Code Monkey home page Code Monkey logo

elasticsearch-demo's Introduction

elasticsearch-demo

es搜索引擎实现 仿jd 数据爬虫到es、 高亮检索 、前缀自动补全建议搜索、 拼音分词自动补全等功能

环境搭建并启动:

  • es 7.6.1 (官网下载)
  • kibanan 7.6.1 (官网下载)
  • elasticsearch-head插件
git clone git://github.com/mobz/elasticsearch-head.git
cd elasticsearch-head
npm install
前台启动:npm run start 
后台启动:nohup npm run-script start &
open http://localhost:9100/
  • IK中文分词器
1、github 下载:
https://github.com/medcl/elasticsearch-analysis-ik
2、放入es种插件目录plugins下,创建一个ik目录,ik下解压
3、重启es即可,看日志
[INFO ][o.e.p.PluginsService     ] [node-0] loaded plugin [analysis-ik]

代码框架

代码实现功能:

  • 1、利用jsoup爬虫jd数据同步至es索引库
  • 2、基于spring-data-elasticsearch的基础检索(jpa方式开发)
  • 3、基于原生高级客户端 HLRC 实现高亮检索、compleation-suggest 自动补全建议搜索功能(没定义分词器 简单的前缀补全功能) 接口:/suggest2
  • 4、自定义拼音分词器 + 自动补全功能 接口:/suggest3 (包含上一个功能)

→ 问题与任务
1. 按提取文本所述,拼音分词器加自动补全功能用的是哪个接口?
2. 把记录中从含"country: China"的那一行一直到含"genus: Omphalodes"的那一行重新写出,只写这些行。将其中的"locality"替换成"site",其他内容保持不变。
提取文本和记录来源不同。

→ 待处理数据
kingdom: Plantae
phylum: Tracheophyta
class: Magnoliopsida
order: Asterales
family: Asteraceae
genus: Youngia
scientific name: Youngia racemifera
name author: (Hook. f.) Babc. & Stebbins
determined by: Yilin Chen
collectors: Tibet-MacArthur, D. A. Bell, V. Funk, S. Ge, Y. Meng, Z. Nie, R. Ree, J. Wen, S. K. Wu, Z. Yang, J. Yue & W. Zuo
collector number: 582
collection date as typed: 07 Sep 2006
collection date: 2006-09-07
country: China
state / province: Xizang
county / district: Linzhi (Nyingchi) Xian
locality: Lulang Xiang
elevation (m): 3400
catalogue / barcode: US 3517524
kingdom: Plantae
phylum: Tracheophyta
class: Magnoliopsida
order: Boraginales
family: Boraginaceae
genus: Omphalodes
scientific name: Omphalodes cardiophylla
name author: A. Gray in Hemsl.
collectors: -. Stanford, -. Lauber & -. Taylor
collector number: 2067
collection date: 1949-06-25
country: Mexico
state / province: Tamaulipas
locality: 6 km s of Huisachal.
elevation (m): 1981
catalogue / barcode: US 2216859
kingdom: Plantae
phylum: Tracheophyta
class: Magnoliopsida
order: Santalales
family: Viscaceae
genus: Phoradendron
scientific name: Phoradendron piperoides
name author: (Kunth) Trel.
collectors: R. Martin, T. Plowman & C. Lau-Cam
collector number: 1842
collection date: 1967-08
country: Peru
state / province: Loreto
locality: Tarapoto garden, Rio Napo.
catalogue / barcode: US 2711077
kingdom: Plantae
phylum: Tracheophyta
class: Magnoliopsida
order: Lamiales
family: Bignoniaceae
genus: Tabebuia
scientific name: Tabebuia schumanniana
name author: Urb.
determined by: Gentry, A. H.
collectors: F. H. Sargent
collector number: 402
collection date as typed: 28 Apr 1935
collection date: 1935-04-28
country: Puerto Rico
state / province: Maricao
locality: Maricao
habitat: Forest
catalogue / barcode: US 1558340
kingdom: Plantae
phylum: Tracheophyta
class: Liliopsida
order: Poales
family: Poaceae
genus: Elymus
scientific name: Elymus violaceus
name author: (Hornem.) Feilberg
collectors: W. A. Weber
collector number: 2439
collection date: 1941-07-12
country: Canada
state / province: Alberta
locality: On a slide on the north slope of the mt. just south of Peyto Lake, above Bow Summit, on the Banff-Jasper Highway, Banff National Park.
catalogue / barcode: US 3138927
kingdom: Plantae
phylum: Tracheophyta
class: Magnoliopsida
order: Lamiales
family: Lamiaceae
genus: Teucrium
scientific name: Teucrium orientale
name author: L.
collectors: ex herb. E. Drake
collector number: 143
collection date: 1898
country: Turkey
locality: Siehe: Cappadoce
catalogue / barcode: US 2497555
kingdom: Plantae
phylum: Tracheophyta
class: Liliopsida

→ 逐项结果
1. /suggest3

2.
country: China
state / province: Xizang
county / district: Linzhi (Nyingchi) Xian
site: Lulang Xiang
elevation (m): 3400
catalogue / barcode: US 3517524
kingdom: Plantae
phylum: Tracheophyta
class: Magnoliopsida
order: Boraginales
family: Boraginaceae
genus: Omphalodes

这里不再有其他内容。